A personal column by the Harrogate Advertiser's Graham Chalmers
The signs are up. Not the standard yellow and black AA-style triangles or rectangles or scary red and black roadworks ones.
I mean the rarely-seen, super bright LED displays in red, yellow and blue standing at the likes of Granby Corner and West Park in Harrogate proclaiming the arrival tomorrow, Friday of the Tour de France with the words “allow extra time.”
So far it’s felt like the quietest build-up to this major sporting event since we first embraced cycling in Yorkshire in 2014 with the Tour de France.
That may or may not have something to with the absence for the first time of the idea’s talisman Sir Gary Verity.
Or, perhaps, we’ve all grown a bit nonchalant about the whole thing?
Perhaps, the sight on our streets of the world’s top cyclists such as Chris Froome and local favourite Mark Cavendish has become simply routine?

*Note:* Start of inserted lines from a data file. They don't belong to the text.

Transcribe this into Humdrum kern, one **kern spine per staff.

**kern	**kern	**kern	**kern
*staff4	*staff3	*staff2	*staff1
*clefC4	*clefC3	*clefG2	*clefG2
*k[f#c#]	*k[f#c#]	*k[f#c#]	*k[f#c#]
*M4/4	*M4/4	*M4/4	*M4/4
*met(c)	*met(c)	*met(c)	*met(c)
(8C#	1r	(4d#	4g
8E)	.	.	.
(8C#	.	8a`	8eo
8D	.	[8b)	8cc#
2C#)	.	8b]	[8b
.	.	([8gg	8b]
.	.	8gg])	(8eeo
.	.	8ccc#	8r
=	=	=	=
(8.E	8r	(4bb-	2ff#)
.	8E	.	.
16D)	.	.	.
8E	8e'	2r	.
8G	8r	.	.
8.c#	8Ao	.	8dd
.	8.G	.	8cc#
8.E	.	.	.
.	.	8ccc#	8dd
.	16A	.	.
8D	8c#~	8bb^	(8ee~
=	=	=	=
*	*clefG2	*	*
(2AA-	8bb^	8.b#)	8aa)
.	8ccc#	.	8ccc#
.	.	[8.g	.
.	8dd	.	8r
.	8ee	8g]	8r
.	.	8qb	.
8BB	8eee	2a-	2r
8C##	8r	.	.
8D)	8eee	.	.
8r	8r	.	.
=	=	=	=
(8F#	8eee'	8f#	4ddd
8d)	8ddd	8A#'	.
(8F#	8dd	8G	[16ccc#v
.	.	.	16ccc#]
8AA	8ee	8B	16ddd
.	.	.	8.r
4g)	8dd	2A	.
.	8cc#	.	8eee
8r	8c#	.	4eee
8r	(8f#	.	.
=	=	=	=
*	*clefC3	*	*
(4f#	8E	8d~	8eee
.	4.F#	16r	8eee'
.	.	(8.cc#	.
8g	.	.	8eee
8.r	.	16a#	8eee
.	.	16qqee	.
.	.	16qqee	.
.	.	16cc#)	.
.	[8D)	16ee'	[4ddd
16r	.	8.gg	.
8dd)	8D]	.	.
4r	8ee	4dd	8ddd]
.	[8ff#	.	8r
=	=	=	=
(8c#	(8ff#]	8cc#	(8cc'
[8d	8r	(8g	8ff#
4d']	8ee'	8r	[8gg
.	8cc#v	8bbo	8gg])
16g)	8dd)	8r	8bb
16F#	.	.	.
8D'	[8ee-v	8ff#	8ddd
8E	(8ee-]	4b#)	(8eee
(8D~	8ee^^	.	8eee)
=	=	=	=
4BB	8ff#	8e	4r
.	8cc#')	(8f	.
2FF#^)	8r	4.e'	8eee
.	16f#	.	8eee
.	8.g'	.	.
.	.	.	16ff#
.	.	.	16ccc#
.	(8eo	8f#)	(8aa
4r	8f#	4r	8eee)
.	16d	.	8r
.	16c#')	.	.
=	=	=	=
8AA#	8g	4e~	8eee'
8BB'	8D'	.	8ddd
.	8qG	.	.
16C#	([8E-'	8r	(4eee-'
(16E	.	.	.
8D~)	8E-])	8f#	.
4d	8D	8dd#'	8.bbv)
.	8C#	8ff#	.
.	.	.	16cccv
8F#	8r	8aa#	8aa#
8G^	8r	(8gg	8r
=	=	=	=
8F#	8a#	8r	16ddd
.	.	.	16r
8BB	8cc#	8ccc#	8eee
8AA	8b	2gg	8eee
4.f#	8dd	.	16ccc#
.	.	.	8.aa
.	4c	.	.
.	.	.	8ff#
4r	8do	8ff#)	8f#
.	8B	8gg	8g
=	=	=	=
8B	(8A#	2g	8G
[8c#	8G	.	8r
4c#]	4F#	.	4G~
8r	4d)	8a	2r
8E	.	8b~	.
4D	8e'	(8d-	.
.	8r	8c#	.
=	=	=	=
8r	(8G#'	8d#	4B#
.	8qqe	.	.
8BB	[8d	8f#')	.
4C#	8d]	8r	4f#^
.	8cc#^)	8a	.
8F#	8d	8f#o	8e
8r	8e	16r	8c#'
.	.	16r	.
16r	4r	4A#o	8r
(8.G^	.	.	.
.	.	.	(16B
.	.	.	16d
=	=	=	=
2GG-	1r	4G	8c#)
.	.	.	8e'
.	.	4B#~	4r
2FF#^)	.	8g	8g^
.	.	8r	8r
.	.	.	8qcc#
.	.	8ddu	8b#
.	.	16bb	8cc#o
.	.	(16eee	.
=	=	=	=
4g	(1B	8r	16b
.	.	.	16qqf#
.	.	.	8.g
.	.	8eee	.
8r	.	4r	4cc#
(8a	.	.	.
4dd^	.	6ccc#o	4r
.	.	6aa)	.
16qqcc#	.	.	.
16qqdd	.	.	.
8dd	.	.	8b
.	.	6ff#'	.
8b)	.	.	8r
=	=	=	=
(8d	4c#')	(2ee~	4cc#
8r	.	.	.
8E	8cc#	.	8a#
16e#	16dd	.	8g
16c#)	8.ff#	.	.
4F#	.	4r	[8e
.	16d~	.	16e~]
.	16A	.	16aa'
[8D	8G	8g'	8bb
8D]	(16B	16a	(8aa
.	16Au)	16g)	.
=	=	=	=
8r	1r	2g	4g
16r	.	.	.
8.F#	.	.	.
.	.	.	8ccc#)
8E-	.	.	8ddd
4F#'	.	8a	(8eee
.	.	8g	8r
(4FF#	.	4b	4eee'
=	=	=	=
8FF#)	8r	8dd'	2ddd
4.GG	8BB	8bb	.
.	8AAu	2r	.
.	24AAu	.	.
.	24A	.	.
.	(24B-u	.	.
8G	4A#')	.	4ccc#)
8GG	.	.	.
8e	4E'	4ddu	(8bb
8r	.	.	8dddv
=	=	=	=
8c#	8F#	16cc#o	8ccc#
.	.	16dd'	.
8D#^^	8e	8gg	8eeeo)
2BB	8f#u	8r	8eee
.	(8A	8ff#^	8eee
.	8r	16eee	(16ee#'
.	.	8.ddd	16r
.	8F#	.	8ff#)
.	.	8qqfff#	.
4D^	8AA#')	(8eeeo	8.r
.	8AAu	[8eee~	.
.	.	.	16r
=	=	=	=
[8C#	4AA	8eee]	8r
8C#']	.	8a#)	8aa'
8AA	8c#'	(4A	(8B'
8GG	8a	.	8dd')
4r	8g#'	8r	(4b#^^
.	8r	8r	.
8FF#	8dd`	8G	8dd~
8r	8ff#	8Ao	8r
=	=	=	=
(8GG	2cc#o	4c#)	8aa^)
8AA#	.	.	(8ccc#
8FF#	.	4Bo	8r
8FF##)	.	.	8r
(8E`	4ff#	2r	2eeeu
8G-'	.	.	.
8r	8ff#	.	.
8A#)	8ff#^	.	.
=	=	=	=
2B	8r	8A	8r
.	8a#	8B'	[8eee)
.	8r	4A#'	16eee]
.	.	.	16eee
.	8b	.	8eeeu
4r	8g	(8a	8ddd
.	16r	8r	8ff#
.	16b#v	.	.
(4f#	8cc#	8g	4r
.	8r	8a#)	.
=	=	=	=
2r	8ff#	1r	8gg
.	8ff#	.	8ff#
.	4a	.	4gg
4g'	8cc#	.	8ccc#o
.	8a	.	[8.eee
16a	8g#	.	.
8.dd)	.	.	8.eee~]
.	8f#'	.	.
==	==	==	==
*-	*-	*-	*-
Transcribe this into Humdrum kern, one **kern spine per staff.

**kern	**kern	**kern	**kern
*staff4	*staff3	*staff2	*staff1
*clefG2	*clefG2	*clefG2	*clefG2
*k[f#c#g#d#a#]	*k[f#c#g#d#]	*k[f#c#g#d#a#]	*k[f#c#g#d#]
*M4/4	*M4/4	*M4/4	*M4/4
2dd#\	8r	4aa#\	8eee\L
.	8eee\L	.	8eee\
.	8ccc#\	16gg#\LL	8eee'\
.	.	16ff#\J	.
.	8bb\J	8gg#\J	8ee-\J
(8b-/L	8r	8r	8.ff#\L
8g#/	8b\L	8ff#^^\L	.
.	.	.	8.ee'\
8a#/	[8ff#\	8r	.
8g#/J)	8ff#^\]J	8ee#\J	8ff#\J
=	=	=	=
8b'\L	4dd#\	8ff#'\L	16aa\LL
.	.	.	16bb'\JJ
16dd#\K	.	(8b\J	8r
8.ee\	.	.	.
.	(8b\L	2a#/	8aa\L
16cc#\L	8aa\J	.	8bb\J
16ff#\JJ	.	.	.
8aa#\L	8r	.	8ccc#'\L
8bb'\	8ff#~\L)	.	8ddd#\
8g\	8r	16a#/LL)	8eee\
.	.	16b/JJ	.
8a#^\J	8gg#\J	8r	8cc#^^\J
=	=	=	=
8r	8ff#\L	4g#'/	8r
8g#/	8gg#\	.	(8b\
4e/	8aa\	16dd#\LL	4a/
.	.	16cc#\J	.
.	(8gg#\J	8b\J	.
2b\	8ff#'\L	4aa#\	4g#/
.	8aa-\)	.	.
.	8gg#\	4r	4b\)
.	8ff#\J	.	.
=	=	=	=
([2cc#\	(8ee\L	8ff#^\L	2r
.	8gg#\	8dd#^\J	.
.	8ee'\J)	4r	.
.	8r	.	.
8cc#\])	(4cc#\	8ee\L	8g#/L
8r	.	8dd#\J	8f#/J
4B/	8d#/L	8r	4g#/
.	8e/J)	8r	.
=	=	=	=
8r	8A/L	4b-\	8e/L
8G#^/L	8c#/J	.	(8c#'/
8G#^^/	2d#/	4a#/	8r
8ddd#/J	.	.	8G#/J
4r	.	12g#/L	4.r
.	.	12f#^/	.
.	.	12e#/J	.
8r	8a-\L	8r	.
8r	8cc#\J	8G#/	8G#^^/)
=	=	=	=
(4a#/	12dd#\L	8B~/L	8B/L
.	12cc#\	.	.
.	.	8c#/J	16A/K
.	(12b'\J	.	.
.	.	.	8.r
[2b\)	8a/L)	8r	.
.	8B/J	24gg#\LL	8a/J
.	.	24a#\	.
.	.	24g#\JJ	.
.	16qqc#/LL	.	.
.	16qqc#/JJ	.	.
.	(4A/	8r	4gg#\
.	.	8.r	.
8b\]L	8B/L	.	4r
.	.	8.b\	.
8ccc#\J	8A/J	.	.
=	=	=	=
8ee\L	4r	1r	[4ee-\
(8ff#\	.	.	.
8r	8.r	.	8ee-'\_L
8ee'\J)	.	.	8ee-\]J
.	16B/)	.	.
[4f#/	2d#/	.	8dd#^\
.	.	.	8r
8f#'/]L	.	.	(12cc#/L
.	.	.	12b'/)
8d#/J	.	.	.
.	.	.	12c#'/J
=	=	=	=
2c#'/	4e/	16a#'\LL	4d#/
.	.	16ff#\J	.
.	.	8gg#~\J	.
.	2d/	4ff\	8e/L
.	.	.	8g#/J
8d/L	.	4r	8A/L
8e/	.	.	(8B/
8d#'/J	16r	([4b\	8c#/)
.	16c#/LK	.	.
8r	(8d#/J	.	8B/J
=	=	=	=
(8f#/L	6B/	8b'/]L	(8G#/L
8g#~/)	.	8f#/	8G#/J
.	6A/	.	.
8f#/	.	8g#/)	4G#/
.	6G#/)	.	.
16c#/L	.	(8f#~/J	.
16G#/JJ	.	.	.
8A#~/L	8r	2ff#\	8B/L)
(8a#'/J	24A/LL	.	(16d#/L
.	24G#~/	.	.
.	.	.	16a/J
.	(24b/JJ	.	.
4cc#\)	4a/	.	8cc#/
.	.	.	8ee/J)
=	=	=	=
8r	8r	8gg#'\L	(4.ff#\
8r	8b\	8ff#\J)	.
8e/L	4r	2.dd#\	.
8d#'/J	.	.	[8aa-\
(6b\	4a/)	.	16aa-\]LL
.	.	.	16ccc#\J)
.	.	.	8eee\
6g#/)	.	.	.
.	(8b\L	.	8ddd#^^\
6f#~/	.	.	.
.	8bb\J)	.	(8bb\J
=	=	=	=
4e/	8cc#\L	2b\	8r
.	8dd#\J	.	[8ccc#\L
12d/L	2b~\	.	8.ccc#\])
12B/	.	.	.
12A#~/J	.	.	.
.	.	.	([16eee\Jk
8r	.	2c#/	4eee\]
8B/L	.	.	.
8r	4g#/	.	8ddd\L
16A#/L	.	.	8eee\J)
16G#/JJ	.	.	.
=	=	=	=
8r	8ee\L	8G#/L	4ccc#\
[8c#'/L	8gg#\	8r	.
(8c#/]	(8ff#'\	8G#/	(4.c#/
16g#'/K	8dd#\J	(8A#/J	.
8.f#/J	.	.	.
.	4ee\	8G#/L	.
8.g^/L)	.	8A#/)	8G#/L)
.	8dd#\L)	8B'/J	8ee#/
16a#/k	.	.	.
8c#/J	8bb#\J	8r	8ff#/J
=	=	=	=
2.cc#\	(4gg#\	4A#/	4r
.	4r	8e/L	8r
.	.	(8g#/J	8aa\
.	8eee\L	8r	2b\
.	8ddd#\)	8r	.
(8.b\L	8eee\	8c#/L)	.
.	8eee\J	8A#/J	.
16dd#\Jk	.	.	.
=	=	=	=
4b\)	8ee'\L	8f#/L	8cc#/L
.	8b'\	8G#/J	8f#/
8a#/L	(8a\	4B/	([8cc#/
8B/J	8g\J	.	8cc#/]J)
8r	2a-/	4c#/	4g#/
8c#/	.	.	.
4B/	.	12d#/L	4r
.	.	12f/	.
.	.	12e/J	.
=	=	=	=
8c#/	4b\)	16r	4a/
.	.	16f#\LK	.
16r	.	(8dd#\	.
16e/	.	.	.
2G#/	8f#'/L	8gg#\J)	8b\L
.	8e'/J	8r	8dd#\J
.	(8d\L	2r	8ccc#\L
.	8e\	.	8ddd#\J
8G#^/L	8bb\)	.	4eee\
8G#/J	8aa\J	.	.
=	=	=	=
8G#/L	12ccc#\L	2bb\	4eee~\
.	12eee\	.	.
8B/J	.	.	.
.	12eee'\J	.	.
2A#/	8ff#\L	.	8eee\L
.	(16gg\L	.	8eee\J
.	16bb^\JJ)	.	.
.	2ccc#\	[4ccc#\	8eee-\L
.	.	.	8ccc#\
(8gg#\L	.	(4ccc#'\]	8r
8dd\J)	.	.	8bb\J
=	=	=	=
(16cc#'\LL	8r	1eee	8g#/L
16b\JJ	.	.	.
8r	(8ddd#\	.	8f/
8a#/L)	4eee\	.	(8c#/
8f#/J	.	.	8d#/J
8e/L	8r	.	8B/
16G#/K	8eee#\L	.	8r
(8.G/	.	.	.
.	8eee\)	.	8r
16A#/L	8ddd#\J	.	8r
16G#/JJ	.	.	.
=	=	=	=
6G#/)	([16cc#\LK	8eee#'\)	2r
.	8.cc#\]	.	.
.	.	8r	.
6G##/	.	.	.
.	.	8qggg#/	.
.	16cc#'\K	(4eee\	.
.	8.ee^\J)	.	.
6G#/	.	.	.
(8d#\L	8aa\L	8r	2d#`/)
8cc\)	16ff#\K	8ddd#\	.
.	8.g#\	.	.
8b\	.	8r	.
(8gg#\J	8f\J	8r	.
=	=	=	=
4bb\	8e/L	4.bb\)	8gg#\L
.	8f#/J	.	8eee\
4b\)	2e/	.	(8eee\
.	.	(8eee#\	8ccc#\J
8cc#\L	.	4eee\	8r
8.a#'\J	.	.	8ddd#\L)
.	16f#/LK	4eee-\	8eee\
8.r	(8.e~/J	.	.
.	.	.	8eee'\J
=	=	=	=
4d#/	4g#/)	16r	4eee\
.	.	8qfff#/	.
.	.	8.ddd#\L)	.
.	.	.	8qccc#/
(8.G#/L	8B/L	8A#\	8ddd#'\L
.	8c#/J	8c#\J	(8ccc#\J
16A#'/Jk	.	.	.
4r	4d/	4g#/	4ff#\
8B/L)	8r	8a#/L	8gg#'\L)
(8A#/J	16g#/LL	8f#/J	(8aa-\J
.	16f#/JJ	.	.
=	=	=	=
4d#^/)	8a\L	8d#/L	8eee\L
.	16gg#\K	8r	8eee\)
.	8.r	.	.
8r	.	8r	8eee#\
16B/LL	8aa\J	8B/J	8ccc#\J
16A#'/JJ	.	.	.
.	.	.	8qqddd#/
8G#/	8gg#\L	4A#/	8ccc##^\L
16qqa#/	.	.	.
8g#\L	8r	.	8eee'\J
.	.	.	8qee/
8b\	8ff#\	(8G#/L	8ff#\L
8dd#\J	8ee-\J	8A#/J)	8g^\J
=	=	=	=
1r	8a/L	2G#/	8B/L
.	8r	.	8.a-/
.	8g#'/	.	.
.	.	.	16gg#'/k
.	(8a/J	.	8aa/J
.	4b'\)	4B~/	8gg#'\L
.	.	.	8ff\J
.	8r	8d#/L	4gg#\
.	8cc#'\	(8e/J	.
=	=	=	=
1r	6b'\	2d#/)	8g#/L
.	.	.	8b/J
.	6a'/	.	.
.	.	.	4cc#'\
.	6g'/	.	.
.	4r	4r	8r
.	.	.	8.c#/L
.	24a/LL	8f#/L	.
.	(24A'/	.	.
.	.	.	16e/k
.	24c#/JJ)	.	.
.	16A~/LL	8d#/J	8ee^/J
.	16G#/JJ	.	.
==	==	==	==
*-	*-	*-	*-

It was hard not to be stirred by the incredible scenes of last year’s Tour de Yorkshire.
And the excitement will surely still be there in Harrogate and in Ripon today, Friday and in Pateley Bridge on Sunday.
The sense that it’s our patriotic duty for the sake of Yorkshire to turn out whether we care about cycling or not may still be there this year.
And it’s difficult to believe this September’s massive UCI Road World Championships which will be hosted by Harrogate will be anything but a huge success.
As for the long-term future, will Yorkshire still be wearing the crown of Britain’s leading county for cycling in five or ten years time or will cycling fatigue have taken its toll?
I’m going to park that question.
Hope for troubled Harrogate Convention Centre
There is a difference between being realistic and being cynical and being positive and naive, though these lines aren’t always easy to draw.
When I met the new director of Harrogate Convention Centre earlier this week I wasn’t expecting that much.
Directors have come and gone many times in the long-running saga of this vital part of the economy of the town and, to an extent, the entire district.
After riding the lift up to a swish office in this striking building which still looks futuristic nearly 40 years after it was built, my interviewee Paula Lorimer was quick to get to the point.
As a council employee, technically, that took me aback, though not in an unpleasant way.
What was impressive wasn’t so much her high-powered CV, which proves she has all the right credentials to bring a brighter future to Harrogate’s conference trade.
Nor was the fact she seemed to have the prescription for a healthy revival of the financially troubled convention centre itself.
It was the fact that at no point in her working life had she seemed to be fast-tracked or nodded through.
She’d started at the bottom, and worked her way up not by just talking but by doing.
As a genuine fan of Harrogate Convention Centre, even if it does look a little like an ELO album cover, I wish her well.